Myth 3: the pain is all in your head
All pain is real and based upon physiological responses. However, the pain felt isn’t always related to the level of damage to tissues of the body, which is where things get complicated. For example, paper cuts cause sharp pain, but virtually no damage.
Pain can be quite complex and involves multiple systems of the body. It is also impacted by a number of factors including overall health and fitness, levels of stress and anxiety, quality of sleep, as well as the nature of the injury.
For example, if you have a sore neck and you are suffering from stress at work, the experience of pain can be worse because the hormones and chemicals in your body associated with stress can also increase pain.
Myth 4: Smoking only affects your lungs
Not many people know that smoking has been linked to loss of muscle mass, increased muscle pain and tendon degeneration.
Weaker muscles and reduced physical fitness leaves you much more susceptible to musculoskeletal injury and make it harder to recover should an injury happen. Quit now and you’ll soon notice the benefits beyond just breathing easier.
Myth 5: Physiotherapy won’t help
There are many misconceptions about physiotherapy but it’s so much more than 'just a massage' and it can help anyone in pain, not just professional sportspeople.

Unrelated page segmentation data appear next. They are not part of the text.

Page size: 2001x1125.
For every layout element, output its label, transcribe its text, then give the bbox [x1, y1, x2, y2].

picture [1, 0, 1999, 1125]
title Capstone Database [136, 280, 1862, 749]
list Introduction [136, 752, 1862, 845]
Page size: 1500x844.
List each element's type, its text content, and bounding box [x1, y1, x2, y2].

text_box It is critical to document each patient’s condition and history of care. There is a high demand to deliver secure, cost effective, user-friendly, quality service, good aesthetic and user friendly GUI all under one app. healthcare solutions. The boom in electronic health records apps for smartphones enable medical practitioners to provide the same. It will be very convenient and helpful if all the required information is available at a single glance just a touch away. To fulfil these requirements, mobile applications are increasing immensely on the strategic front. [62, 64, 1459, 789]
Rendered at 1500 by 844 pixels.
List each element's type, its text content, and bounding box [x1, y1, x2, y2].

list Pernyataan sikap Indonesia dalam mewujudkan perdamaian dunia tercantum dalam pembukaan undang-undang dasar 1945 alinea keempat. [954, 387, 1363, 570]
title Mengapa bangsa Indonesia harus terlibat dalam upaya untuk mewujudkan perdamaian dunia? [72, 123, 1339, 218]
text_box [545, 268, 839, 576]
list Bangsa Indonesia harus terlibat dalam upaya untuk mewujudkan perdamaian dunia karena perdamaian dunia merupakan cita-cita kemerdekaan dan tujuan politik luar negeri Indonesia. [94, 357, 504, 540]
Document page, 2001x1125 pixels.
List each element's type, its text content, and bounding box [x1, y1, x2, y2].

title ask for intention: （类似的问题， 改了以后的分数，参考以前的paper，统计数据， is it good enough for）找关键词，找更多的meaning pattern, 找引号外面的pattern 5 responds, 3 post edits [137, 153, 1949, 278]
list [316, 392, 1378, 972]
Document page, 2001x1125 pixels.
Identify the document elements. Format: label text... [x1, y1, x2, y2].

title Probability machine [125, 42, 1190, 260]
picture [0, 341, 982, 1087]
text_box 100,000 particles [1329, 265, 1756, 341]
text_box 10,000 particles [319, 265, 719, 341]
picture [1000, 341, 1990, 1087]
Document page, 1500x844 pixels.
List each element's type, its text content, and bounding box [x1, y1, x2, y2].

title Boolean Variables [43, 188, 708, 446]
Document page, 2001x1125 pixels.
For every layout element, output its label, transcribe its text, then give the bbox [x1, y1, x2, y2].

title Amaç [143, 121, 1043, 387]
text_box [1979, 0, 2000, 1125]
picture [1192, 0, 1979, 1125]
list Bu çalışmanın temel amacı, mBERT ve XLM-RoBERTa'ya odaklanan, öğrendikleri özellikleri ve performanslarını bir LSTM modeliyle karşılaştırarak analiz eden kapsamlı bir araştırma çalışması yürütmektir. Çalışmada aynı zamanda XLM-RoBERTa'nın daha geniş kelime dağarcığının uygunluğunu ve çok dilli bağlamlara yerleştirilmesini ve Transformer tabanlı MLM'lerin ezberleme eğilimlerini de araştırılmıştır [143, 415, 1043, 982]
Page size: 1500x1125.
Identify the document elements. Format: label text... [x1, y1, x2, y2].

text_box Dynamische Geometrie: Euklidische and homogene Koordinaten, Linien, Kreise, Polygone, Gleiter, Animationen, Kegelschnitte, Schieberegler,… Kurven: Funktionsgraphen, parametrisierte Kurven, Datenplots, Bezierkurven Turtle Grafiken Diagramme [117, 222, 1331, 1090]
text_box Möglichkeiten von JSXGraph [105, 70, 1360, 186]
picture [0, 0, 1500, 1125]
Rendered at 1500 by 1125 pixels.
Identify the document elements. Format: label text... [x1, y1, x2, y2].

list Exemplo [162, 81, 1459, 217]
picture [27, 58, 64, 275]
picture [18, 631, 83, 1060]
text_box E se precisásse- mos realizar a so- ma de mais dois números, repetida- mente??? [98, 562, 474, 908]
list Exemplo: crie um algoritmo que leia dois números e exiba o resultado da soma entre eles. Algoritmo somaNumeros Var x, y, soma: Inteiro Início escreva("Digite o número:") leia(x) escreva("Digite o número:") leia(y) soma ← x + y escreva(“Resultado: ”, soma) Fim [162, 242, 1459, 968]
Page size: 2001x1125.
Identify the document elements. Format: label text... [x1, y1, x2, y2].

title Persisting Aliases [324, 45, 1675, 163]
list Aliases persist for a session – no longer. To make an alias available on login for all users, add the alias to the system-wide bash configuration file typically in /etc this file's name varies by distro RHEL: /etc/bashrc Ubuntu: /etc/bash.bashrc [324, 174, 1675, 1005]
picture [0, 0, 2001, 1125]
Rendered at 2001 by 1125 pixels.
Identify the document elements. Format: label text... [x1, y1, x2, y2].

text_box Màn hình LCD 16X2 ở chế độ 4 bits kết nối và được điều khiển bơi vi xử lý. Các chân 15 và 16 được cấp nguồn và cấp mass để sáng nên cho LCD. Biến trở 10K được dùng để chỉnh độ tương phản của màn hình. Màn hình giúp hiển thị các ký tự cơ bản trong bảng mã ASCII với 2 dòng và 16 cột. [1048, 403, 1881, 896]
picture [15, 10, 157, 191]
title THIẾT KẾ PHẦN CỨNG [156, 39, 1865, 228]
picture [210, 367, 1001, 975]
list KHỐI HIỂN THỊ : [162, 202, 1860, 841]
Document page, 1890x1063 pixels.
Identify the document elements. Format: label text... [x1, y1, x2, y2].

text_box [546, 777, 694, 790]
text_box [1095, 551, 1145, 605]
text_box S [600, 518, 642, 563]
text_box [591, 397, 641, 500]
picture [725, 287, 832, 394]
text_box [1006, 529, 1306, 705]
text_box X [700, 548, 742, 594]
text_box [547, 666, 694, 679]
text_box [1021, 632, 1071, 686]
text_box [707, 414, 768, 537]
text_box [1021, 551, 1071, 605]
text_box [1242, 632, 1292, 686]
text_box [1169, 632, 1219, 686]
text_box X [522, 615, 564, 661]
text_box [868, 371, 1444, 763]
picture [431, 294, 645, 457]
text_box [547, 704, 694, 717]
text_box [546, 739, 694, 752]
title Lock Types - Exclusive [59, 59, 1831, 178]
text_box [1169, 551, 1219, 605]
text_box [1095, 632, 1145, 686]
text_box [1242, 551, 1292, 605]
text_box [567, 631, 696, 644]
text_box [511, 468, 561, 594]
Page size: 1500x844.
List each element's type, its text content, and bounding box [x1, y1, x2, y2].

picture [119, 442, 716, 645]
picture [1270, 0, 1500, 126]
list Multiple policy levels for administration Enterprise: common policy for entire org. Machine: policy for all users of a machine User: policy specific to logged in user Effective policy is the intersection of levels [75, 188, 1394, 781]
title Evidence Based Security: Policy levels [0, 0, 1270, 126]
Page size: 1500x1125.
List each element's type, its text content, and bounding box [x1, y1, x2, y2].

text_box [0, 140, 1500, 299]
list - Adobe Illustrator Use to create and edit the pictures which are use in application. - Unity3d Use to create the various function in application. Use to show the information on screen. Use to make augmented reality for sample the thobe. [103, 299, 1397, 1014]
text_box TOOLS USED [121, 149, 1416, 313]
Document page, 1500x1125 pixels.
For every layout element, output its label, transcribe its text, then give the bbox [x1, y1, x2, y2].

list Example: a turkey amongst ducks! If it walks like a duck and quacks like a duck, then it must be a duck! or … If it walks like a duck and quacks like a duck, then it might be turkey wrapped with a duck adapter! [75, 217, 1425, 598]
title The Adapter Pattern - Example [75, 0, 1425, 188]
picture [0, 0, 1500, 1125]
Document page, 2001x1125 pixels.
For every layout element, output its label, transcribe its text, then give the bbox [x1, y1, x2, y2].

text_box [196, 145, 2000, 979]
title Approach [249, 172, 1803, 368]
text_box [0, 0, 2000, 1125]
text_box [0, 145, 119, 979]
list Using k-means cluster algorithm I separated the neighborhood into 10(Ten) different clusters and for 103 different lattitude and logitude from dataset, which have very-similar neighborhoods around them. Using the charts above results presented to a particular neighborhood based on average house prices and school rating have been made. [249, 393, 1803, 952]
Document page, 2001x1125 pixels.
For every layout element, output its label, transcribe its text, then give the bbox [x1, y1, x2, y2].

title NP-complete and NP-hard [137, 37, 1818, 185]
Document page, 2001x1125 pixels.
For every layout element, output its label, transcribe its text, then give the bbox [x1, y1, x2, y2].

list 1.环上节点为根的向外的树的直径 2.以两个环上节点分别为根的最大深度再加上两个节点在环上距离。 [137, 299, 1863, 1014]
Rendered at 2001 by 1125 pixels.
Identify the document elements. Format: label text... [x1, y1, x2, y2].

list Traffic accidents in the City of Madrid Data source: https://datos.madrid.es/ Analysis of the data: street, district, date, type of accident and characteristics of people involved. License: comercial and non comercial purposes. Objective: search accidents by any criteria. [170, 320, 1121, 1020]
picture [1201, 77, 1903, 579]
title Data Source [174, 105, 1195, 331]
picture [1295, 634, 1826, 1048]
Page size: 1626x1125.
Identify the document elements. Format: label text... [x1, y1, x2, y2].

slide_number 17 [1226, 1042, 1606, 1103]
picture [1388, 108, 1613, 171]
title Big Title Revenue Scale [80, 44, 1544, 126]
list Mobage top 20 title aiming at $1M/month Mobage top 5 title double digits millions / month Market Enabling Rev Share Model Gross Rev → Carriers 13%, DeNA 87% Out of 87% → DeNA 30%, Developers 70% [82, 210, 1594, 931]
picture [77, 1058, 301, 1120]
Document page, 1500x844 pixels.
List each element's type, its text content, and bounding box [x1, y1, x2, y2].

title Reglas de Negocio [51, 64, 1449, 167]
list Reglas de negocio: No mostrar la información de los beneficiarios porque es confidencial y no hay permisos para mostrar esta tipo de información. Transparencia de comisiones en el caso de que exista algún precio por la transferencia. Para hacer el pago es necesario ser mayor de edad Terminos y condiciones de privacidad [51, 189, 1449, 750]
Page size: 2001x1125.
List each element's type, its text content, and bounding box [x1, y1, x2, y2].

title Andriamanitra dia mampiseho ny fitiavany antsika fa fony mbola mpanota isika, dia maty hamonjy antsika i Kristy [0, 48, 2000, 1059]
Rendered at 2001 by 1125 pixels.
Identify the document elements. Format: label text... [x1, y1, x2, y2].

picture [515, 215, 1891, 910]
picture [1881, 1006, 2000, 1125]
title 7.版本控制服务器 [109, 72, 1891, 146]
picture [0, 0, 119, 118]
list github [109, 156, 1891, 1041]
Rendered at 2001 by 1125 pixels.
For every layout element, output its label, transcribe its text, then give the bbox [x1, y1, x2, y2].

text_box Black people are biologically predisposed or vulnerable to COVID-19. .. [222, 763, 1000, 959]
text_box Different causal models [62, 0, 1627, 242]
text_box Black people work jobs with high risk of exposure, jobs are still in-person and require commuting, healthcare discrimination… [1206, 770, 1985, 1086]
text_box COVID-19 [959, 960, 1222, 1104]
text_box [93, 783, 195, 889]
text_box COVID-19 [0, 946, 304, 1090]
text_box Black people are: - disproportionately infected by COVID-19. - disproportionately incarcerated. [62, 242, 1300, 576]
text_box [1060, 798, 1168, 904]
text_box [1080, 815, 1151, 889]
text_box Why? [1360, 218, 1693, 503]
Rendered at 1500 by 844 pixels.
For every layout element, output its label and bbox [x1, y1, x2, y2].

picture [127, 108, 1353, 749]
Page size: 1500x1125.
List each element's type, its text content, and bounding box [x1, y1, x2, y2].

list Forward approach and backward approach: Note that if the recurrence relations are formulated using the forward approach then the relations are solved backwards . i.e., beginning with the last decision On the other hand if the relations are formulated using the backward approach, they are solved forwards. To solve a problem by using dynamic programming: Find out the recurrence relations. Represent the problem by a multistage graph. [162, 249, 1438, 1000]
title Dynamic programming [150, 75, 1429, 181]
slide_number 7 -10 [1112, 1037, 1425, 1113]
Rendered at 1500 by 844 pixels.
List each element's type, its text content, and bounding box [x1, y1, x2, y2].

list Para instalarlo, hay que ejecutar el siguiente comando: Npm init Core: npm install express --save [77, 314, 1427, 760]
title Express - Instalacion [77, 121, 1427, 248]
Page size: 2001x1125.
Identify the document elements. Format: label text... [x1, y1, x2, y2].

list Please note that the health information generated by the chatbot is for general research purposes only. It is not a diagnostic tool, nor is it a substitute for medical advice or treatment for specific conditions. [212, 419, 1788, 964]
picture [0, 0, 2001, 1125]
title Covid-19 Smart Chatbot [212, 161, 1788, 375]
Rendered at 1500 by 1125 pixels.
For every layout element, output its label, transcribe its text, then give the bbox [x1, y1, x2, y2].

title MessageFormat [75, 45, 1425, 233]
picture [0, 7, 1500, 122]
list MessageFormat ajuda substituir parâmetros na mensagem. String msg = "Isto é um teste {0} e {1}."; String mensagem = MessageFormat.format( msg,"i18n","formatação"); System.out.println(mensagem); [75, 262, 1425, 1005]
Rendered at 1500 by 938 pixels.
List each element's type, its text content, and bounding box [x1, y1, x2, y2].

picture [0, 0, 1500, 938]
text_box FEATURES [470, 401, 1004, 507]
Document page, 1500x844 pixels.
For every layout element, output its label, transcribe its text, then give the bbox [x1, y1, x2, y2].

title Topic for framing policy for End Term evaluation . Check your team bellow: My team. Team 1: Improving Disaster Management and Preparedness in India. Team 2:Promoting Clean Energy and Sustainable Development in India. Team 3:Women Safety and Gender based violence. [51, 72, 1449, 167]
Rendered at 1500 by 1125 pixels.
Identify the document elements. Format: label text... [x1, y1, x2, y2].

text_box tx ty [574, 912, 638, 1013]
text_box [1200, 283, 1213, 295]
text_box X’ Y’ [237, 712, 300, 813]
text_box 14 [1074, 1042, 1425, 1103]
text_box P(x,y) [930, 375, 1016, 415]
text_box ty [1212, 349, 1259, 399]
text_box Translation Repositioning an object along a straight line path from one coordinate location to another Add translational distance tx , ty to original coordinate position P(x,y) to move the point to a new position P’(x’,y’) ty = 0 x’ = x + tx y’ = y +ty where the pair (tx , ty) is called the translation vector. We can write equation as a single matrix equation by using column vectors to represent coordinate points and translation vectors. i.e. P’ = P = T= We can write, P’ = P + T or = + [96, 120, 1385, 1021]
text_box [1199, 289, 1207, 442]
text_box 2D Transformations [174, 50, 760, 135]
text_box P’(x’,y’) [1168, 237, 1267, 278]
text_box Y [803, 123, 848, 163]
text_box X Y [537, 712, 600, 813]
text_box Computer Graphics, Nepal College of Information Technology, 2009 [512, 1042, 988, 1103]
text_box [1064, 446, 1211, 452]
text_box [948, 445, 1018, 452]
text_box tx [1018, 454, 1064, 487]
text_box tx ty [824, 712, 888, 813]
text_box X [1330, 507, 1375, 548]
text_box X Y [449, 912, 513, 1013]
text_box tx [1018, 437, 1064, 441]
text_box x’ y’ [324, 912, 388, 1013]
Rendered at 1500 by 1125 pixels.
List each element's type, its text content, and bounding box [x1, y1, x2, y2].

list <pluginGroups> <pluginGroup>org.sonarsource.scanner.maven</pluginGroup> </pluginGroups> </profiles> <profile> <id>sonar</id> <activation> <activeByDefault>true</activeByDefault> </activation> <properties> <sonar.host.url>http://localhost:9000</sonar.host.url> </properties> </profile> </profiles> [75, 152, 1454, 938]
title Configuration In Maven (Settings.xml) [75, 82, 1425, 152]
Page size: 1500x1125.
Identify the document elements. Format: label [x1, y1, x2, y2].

Physiotherapists are experts in MSDs and are able to get to the get to the root cause of the problem. They work with individual patients to improve their pain and get them back to their normal activities. They do this by looking holistically at your symptoms and devising rehabilitation plans which will ensure improvements are made in both the short and long term. Treatments range from joint mobilisation and manipulation to soft tissue techniques and your plan may include adapting lifestyle factors such as your diet, sleep patterns and emotional wellbeing to help you avoid, manage and recover quickly from an MSD.
Check with your employer to see if you have access to physiotherapy as a workplace benefit or enquire at your local gym or health centre.